1.7 Faits et gestes
1972-1994 : les bonheurs de l’exil
« J’ai donc eu les plaisirs de l’exil, comme d’autres ont les peines de la soumission. »
Considérations sur l’assassinat de Gérard Lebovici, p. 92
« Après cette splendide dispersion, j’ai reconnu que je devais, par une soudaine marche dérobée, me mettre à l’abri d’une célébrité trop voyante 1. » Les vingt dernières années de la vie de Guy Debord sont placées sous le signe d’un exil assumé, d’une volonté ferme de préserver son absolue liberté, de vivre « comme
j’ai dit qu’il fallait vivre 2 », de se tenir à l’écart des multiples entreprises groupales se réclamant du situationnisme (mieux vaut jamais que tard), et d’échapper aux sollicitations et aux pressions les plus diverses du pouvoir.

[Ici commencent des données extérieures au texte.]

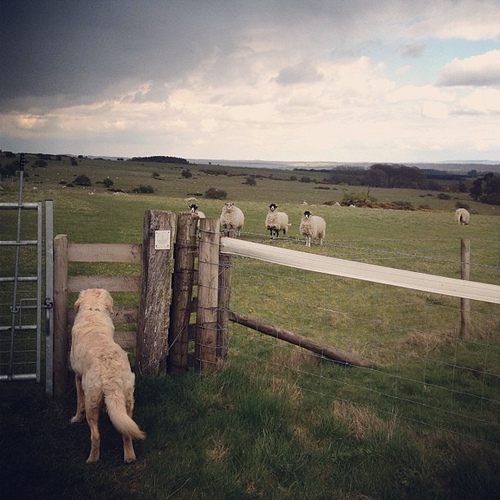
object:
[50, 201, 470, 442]
fence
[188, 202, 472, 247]
sheep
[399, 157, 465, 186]
ground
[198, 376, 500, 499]
ground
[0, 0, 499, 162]
cloudy sky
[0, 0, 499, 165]
sky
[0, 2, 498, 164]
clouds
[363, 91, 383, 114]
ground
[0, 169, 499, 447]
gate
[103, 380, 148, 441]
tail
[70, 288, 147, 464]
dog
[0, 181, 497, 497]
grass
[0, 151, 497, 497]
field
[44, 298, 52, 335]
lock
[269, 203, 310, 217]
faces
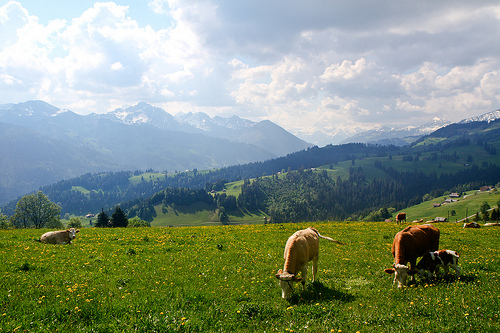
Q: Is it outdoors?
A: Yes, it is outdoors.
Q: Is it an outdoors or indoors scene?
A: It is outdoors.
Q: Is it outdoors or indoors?
A: It is outdoors.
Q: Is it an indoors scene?
A: No, it is outdoors.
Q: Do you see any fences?
A: No, there are no fences.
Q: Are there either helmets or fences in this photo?
A: No, there are no fences or helmets.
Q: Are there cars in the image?
A: No, there are no cars.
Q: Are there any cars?
A: No, there are no cars.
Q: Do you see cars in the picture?
A: No, there are no cars.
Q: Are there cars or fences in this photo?
A: No, there are no cars or fences.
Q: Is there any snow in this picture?
A: Yes, there is snow.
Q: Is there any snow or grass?
A: Yes, there is snow.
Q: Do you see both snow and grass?
A: Yes, there are both snow and grass.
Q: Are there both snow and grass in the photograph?
A: Yes, there are both snow and grass.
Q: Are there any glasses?
A: No, there are no glasses.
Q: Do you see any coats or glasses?
A: No, there are no glasses or coats.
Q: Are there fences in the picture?
A: No, there are no fences.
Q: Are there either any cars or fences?
A: No, there are no fences or cars.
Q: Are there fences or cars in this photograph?
A: No, there are no fences or cars.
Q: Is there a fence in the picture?
A: No, there are no fences.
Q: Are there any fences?
A: No, there are no fences.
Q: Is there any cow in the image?
A: Yes, there is a cow.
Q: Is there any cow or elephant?
A: Yes, there is a cow.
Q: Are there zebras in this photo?
A: No, there are no zebras.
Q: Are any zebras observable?
A: No, there are no zebras.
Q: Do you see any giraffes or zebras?
A: No, there are no zebras or giraffes.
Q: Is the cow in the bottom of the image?
A: Yes, the cow is in the bottom of the image.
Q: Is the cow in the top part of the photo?
A: No, the cow is in the bottom of the image.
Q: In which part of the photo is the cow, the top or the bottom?
A: The cow is in the bottom of the image.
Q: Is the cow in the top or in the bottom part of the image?
A: The cow is in the bottom of the image.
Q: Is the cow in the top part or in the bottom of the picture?
A: The cow is in the bottom of the image.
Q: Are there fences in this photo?
A: No, there are no fences.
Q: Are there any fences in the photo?
A: No, there are no fences.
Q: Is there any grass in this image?
A: Yes, there is grass.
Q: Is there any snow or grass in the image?
A: Yes, there is grass.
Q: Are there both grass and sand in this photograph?
A: No, there is grass but no sand.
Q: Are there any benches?
A: No, there are no benches.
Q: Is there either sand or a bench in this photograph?
A: No, there are no benches or sand.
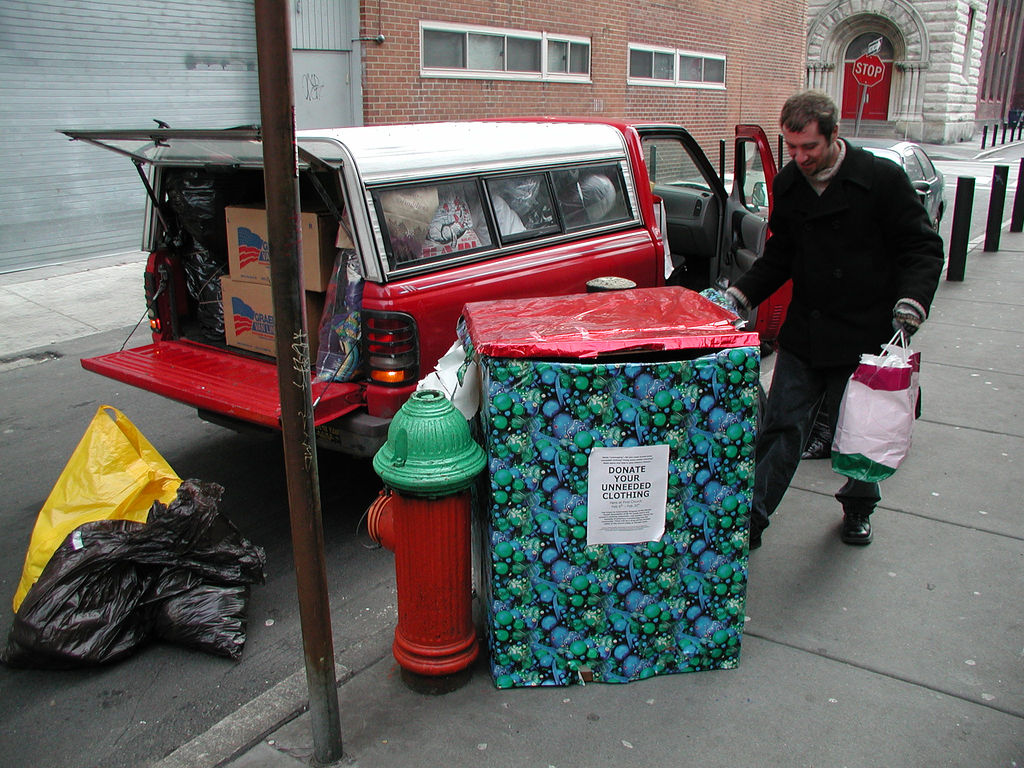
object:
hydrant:
[354, 389, 489, 696]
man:
[718, 90, 942, 551]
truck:
[50, 118, 779, 459]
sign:
[852, 53, 887, 138]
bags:
[6, 479, 269, 670]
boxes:
[217, 206, 338, 366]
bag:
[830, 328, 921, 483]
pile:
[0, 401, 268, 674]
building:
[361, 0, 805, 184]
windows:
[417, 20, 589, 84]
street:
[0, 96, 1021, 767]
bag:
[13, 404, 185, 613]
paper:
[586, 444, 669, 546]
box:
[458, 284, 757, 690]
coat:
[725, 137, 944, 374]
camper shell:
[54, 118, 646, 287]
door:
[714, 124, 779, 294]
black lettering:
[599, 455, 656, 533]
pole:
[252, 0, 345, 764]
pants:
[750, 307, 882, 540]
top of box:
[462, 286, 763, 360]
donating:
[610, 466, 646, 474]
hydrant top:
[372, 390, 489, 498]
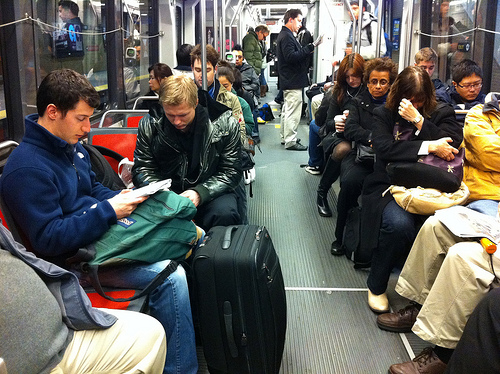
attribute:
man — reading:
[1, 68, 200, 373]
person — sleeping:
[365, 64, 469, 314]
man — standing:
[275, 9, 314, 153]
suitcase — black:
[193, 224, 287, 373]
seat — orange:
[87, 130, 137, 176]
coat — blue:
[1, 111, 119, 256]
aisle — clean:
[247, 85, 410, 373]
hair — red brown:
[334, 53, 366, 104]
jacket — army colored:
[131, 93, 241, 205]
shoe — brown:
[376, 300, 420, 334]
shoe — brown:
[387, 348, 447, 374]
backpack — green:
[77, 189, 197, 304]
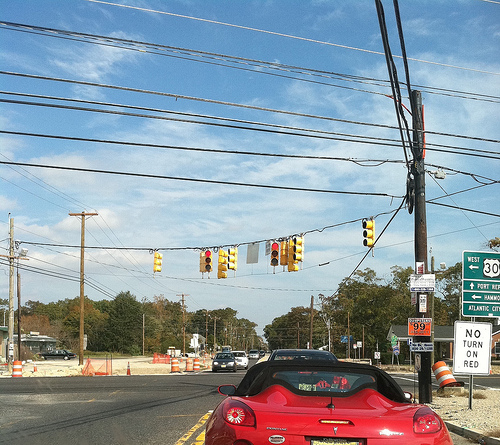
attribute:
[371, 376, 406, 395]
corvette — red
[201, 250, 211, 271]
traffic light — yellow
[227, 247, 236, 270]
traffic light — yellow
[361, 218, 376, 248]
traffic light — yellow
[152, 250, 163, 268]
traffic light — yellow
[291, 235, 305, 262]
traffic light — yellow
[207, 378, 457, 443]
corvette — red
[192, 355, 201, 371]
cone — orange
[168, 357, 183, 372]
cone — orange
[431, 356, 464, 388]
cone — orange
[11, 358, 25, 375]
cone — orange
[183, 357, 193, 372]
cone — orange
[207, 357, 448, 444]
corvette — red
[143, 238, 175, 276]
traffic light — yellow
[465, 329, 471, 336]
letter — black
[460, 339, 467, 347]
letter — black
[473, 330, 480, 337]
letter — black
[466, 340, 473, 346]
letter — black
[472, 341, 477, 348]
letter — black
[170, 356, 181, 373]
cone — orange, white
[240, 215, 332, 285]
light — yellow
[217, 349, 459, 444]
corvette — red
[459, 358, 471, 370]
letter — black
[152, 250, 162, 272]
traffic light — yellow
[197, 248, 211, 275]
traffic light — yellow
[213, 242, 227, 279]
traffic light — yellow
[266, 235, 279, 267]
traffic light — yellow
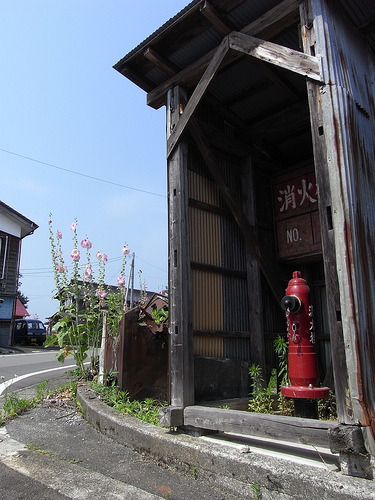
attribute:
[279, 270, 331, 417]
fire hydrant — red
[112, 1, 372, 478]
building — wooden, old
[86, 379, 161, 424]
grass — green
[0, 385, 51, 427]
grass — green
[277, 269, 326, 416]
hydrant — red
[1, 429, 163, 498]
line — white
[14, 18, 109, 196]
sky — clear, blue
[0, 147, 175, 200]
power line — single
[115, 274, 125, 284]
flower — tall, pink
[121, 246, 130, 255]
flower — tall, pink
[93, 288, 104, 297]
flower — tall, pink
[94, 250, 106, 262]
flower — tall, pink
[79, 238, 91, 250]
flower — tall, pink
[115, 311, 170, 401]
fence — rusty, brown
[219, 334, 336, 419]
weeds — small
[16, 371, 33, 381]
paint — white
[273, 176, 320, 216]
letters — white, Chinese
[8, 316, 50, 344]
car — blue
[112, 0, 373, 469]
wooden shack — small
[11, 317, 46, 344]
car — blue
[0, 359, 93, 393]
line — white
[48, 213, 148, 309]
flowers — Purple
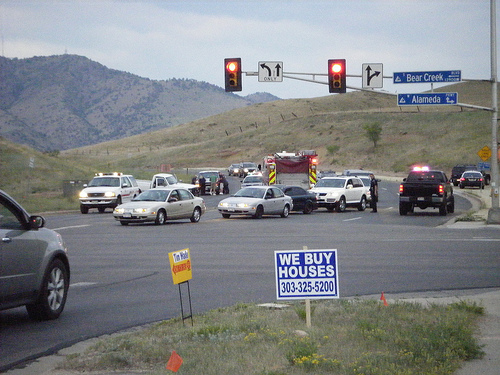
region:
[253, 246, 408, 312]
white and blue sign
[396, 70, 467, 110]
blue and white street signs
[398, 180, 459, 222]
brake lights of pick up truck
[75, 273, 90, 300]
white lines on street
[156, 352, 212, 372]
red utility company flag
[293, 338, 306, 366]
yellow flowers in dry grass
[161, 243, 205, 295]
sign is yellow and white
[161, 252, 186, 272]
sign is yellow and red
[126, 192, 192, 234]
small silver sedan on street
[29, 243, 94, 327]
front black tire on vehicle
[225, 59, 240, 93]
red traffic light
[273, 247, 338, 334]
ad for buying houses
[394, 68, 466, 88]
blue street sign for Bear Creek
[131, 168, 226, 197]
auto accident that just happened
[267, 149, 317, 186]
emergency vehicle responding to accident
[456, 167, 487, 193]
police car pulled to side of road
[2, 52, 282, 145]
high rocky hill in background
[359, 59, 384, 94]
sign saying straight or right only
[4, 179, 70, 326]
car waiting while accident is taken care of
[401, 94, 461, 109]
blue street sign reading Alemeda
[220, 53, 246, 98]
Red Traffic light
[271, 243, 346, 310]
We buy houses sign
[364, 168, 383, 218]
policeman looking at wreck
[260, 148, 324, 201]
fire truck working accident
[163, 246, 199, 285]
yellow sign with arrow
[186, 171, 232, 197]
emergency personel providing care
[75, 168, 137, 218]
police car with lights on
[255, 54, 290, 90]
lane direction sign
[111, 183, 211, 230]
silver car waiting at red light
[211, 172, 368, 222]
cars going around fire truck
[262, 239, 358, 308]
A blue and white sign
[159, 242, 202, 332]
A yellow sign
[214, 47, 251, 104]
A red traffic light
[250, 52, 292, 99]
Black and White traffic sign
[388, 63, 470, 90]
A street sign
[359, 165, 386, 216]
A police officer on the street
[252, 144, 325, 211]
A fire engine on the road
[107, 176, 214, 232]
A gold car on the road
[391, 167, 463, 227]
A stopped truck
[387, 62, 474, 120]
Two street signs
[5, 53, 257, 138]
the mountain in the distance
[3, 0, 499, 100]
the sky above the mountains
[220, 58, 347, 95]
the traffic lights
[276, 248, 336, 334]
the sign in the grass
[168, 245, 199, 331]
the yellow sign in the grass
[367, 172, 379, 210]
the man standing on the road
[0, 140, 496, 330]
the vehicles on the road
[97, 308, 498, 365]
the small patch of grass near the road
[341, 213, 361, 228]
the white line on the road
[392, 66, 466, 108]
the blue street signs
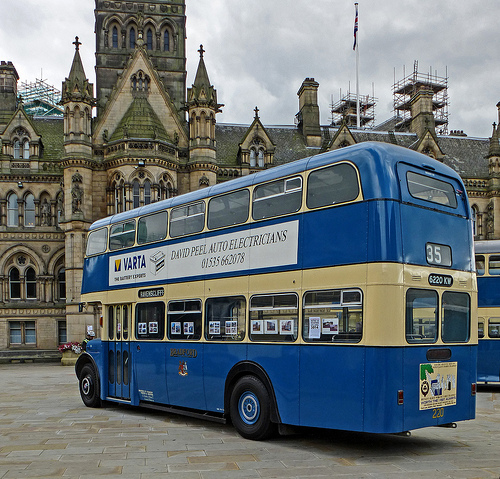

Plus que jamais, il se présente comme l’ennemi du spectacle et il y parvient en pariant sur la clandestinité, le voyage et la mobilité : « Je suis exercé de longue date à mener une existence obscure et insaisissable 3. » Cette façon de vivre, celle d’un homme qui dénie simplement aux autres et plus particulièrement aux « médiatiques » tout droit de regard sur lui-même, favorisera beaucoup de légendes et de spéculations sur
sa personne, tant il paraît impensable qu’un homme choisisse de cultiver l’art de bien vivre, et occasionnellement celui de bien écrire, sans éprouver le besoin
de le faire savoir hebdomadairement sur un plateau de télévision.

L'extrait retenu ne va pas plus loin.